From the asylum text below, list everyone it says brought or went along with the three patients in its last paragraph.
##### Reading text
Though early alienists did a great deal to de-stigmatize insanity and help families feel better about seeking help for their mentally ill members, insanity was still a delicate subject that most families preferred to keep private. Asylum superintendents understood this.
They tried to be as soothing and discreet as possible, often bringing families into nice parlors for a private chat to quiet their embarrassment and fears and to find out more about the patient’s problem. Many asylums also had fences around them, not just to keep patients inside, but to keep the curious public out while patients walked or worked on the grounds.
When patients were transferred from one asylum to another, as often happened when a new asylum opened to alleviate overcrowding, the public usually came out in force to watch the transfer. When the East Tennessee Insane Asylum received fifty female patients from the Nashville institution, the Knoxville Daily Journal (March 21, 1886) said that, “The curiosity of about one hundred men, women and children, who had hovered around Erin station all yesterday afternoon was gratified when the train of female lunatics arrived at 4:00 o’clock.”
A few weeks later, the same paper ran an article about two new patients–referred to as inmates–brought to the asylum. A woman was brought by her daughter, and a man by the sheriff of Campbell county. A third person who had gone “crazy about religion” had been tied hand and foot in a train that then passed through town on its way to Wytheville (Virginia) where the man was to be incarcerated. He was accompanied by two sisters and a brother, but spent his time sitting in his seat “singing, cursing and gesticulating frantically.”
##########
##### Data provided
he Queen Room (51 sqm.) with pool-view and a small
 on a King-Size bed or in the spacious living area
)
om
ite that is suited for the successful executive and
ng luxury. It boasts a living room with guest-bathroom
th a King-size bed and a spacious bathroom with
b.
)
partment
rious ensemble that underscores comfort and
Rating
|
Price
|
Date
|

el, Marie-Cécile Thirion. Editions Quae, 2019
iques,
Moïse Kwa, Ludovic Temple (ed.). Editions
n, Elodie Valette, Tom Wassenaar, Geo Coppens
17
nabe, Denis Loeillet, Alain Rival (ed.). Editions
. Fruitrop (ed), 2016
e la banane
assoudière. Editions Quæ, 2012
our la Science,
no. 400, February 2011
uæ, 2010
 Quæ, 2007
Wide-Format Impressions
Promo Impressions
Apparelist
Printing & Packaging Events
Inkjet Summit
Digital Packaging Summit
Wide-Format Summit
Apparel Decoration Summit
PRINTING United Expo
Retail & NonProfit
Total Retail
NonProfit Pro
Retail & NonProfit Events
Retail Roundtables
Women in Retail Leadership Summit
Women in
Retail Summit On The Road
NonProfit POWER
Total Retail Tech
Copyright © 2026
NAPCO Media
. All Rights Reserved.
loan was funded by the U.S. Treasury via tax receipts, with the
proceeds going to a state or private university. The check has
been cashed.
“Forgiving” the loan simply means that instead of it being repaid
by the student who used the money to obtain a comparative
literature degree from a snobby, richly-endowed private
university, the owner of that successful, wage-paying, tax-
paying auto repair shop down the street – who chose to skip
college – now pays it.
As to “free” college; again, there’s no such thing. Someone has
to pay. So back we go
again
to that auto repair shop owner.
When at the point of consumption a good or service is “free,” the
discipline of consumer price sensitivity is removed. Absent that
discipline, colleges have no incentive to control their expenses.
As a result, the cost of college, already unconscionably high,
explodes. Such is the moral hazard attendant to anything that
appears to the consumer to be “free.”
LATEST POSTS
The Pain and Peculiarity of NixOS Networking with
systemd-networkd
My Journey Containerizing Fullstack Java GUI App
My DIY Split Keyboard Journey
##########
Answer:
- A daughter, who brought her mother
- The sheriff of Campbell county, who brought a man
- Two sisters and a brother, who went with the man bound for Wytheville (Virginia)